November 21, 2012 - Bosch is the world largest maker of auto parts. As of last week, Bosch has decided to sell its shares of Denso for $1.4 billion. Bosch has been a stakeholder of Denso for almost sixty years! Both companies have said that they will continue to collaborate on further projects but the economic ties that have held them together for almost six decades have been officially broken. Bosch held 46 million shares of Denso stock, which equated to about 5.4% of the company.
According to a Bosch spokesman, the company wanted to reallocate its funds into investments that diversified their portfolio. Bosch will be taking that $1.4 billion and putting into a wide array of both technology and health care companies that it feels have a “promising future”. Does this mean that Bosch is predicting trouble on the horizon for Denso? It’s hard to say. Denso appears to be keeping its head above water.

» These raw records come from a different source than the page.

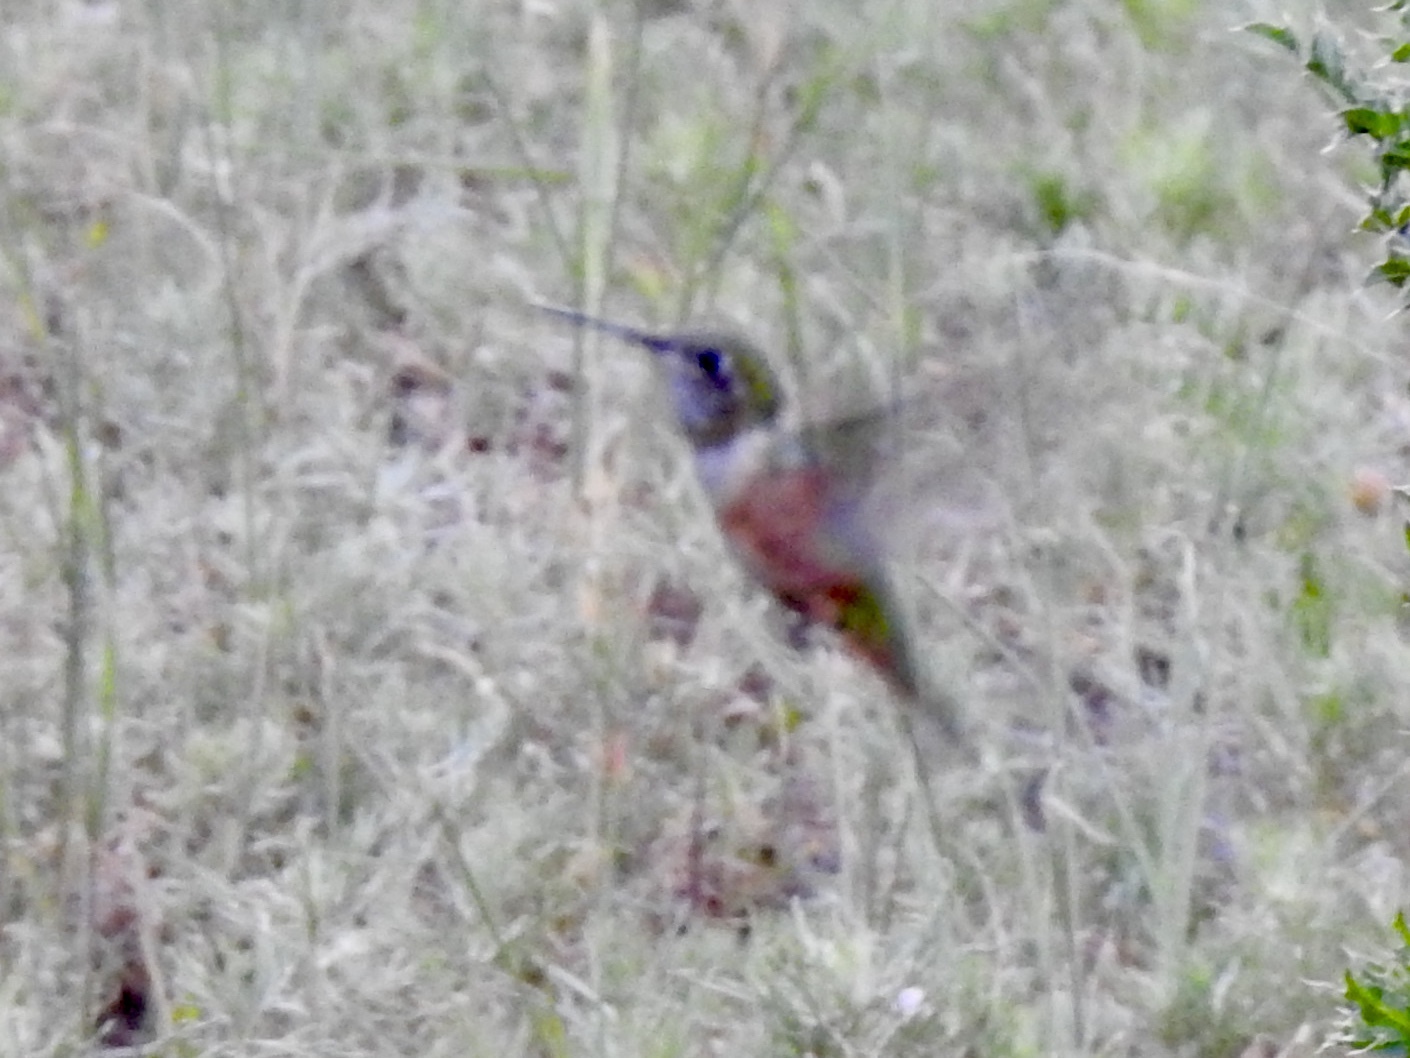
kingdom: Animalia
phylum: Chordata
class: Aves
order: Apodiformes
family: Trochilidae
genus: Selasphorus
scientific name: Selasphorus rufus
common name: Rufous hummingbird
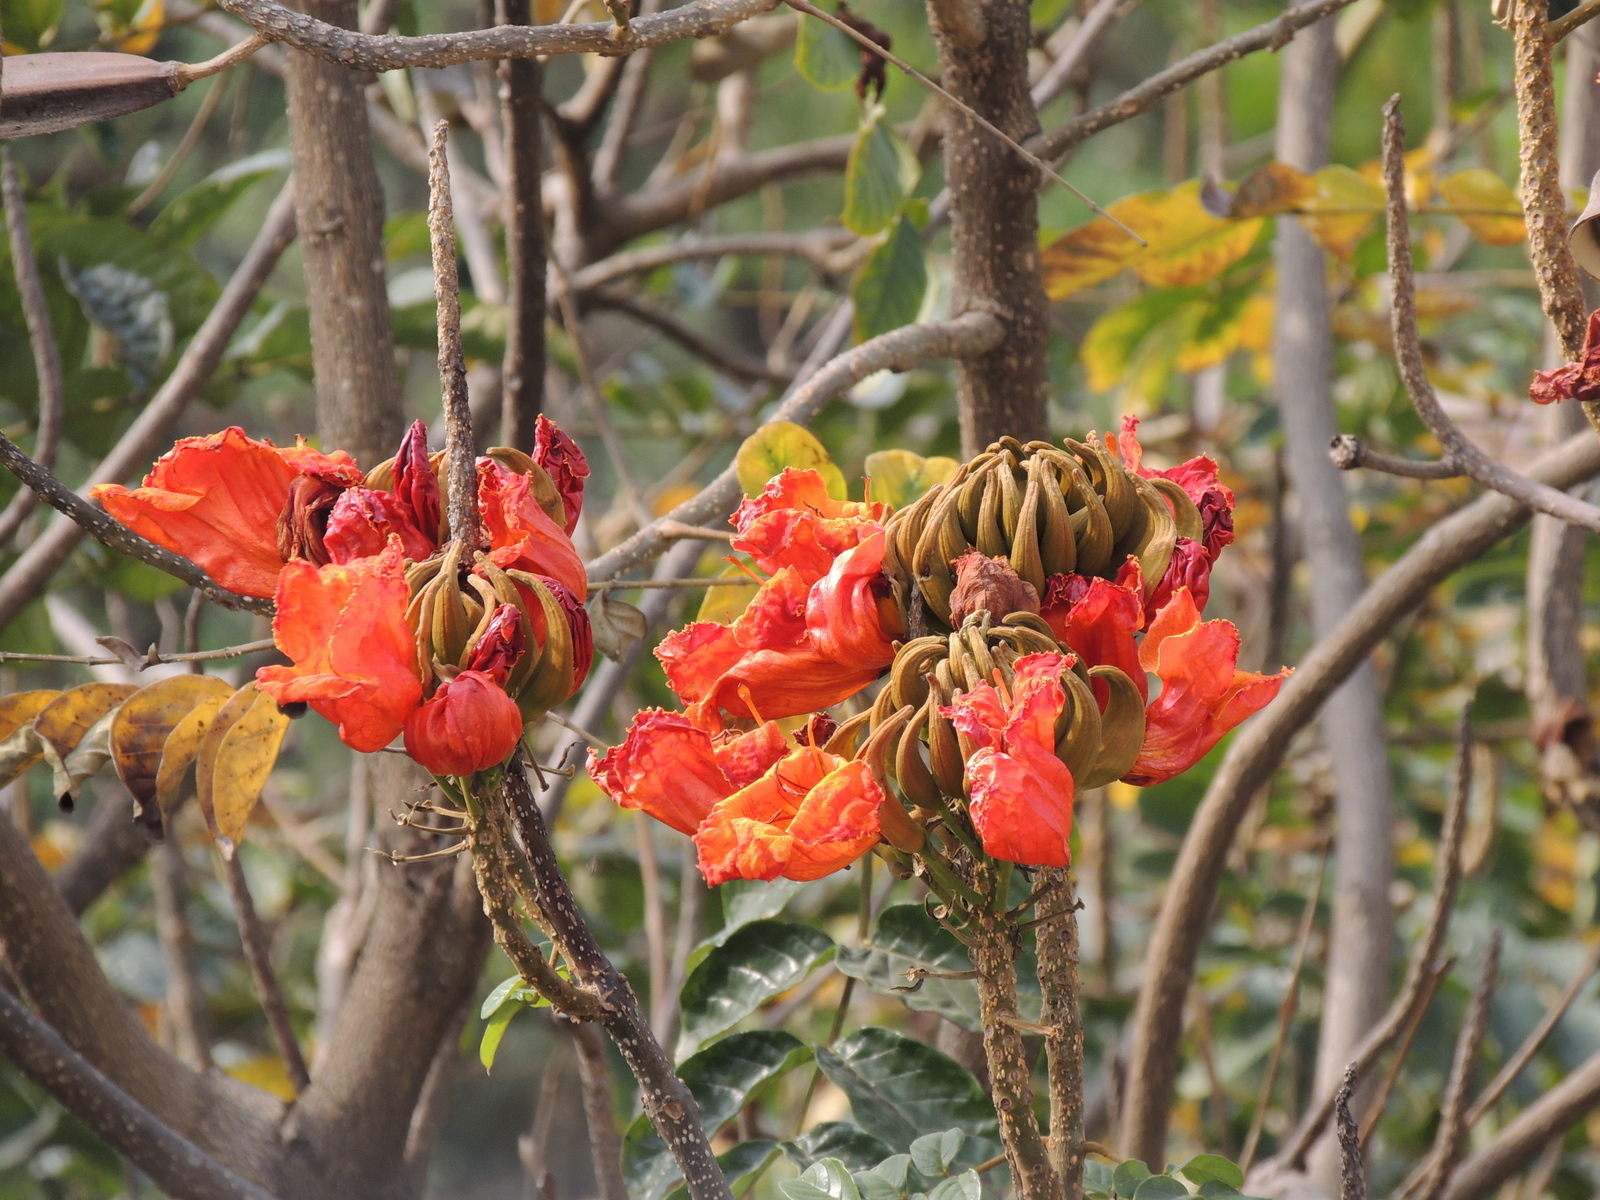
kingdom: Plantae
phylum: Tracheophyta
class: Magnoliopsida
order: Lamiales
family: Bignoniaceae
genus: Spathodea
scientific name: Spathodea campanulata
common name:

From the sound of it Bosch is trying to cut the fat of its financial portfolio. They claim that the Denso stock was a, “non-strategic shareholding,” even though Denso has seen a 14% increase in share price during the 2012 fiscal year. Bosch is going to have to make a couple of tough decisions this coming year about whether or not they want to continue to produce solar units, which have been relatively unprofitable for them. Also, the auto parts maker is trying to find their niche in the electric car battery market. The sale of their Denso stock might be an attempt to create a buffer for these looming financial obstacles.